In today's climate, you can understand why police officers — and everyone, really — are on edge.
Two dozen police have been killed in the line of duty this year. Most recently, an officer in Texas was killed execution-style while pumping his patrol car with gas.
Police lay part of the blame on the Black Lives Matter protest movement, which found its roots in the shooting of Trayvon Martin in Sanford, and gained steam after Michael Brown was shot and killed in Ferguson, Mo., after reaching into a white police officer's car.
Some of the kindling also comes from the videos caught by citizens on cellphone cameras. We saw it in New York, where a police officer's choke hold on a man arrested for selling cigarettes killed him. And we saw it again in Charleston, S.C., where a cellphone camera caught a police officer shooting a man who appeared to be running away.

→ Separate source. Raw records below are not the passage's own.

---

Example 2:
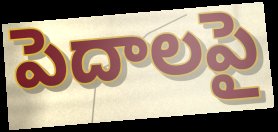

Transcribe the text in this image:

పెదాలపై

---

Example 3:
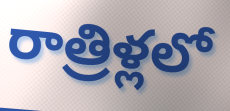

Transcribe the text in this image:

రాత్రిళ్లలో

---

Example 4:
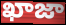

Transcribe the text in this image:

ఖాజా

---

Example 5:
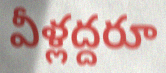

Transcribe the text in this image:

వీళ్లద్దరూ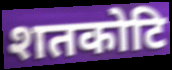
शतकोटिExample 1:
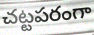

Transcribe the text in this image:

చట్టపరంగా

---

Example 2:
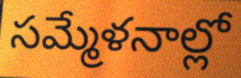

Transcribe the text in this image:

సమ్మేళనాల్లో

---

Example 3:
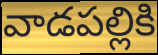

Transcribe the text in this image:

వాడపల్లికి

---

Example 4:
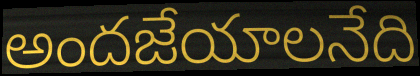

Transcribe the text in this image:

అందజేయాలనేది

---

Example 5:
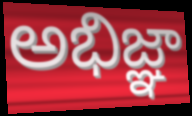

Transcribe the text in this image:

అభిజ్ఞా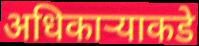
अधिकार्‍याकडेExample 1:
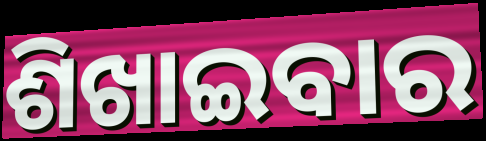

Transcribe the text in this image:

ଶିଖାଇବାର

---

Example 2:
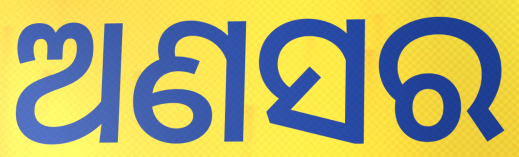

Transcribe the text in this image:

ଅଣସର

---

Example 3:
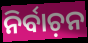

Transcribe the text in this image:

ନିର୍ବାଚ଼ନ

Closer to home this year, we saw a video of Fort Lauderdale Police Officer Victor Ramirez pushing and slapping a homeless man to the ground, and another of Broward Sheriff's Deputy Christopher Johnson dragging a mentally incompetent woman through a courthouse hallway by the shackles around her ankles.

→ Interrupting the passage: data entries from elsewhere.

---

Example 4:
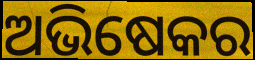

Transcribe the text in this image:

ଅଭିଷେକର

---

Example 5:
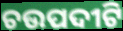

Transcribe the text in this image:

ଚଉପଦୀଟିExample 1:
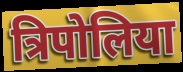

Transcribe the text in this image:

त्रिपोलिया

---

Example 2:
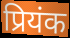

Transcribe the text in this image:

प्रियंक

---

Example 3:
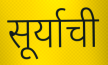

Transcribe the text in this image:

सूर्याची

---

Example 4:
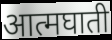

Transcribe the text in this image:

आत्मघाती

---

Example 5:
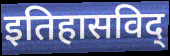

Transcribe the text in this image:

इतिहासविद्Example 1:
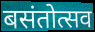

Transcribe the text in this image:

बसंतोत्सव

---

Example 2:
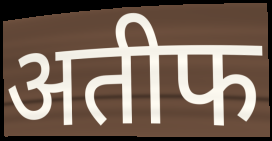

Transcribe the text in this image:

अतीफ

We give our police tremendous power over us, and such videos are changing the way we see police officers.
Still, the vast majority of police officers are good and responsible people who are trying to do a necessary and dangerous job that 99 percent of us wouldn't want to do. If you are in trouble or find yourself in a dangerous situation, you're not going to call an Arby's clerk for help.

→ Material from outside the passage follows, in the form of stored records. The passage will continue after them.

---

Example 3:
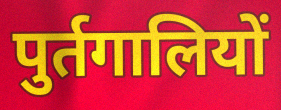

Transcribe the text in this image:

पुर्तगालियों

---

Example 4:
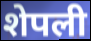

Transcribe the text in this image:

शेपली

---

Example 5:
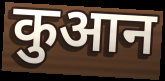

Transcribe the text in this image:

कुआन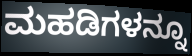
ಮಹಡಿಗಳನ್ನೂ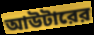
আউটারের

Something's got to give, which is why it's good to see two local members of Congress — Debbie Wasserman Schultz and Alcee Hastings — host roundtables designed to surface solutions for easing tensions before they bubble over.
Other actions can be taken, too, to build stronger bonds between police and, especially, citizens of color.
Body cameras can help. They aren't the only solution, but police forces already using them find they provide added protection for both citizens and police. Several South Florida cities, like Hallandale Beach, Coral Springs and Pembroke Pines, are launching pilot programs. More would help.
Independent investigations of police shootings are a necessity. Police investigating police does not build community trust. A recent investigation by The Palm Beach Post and WPTV NewsChannel 5 found 25 percent of the people shot by Palm Beach Sheriff's deputies since 2000 were unarmed, and PBSO investigators cleared deputies in 97 percent of fatal shootings.
Talk with your kids at home. Explain to them that police protect people. They are not your enemy. The rhetoric starts at home.
Unless we do something, this dangerous lack of respect and trust will continue to grow.
This week, a relatively small incident at Arby's made that clear.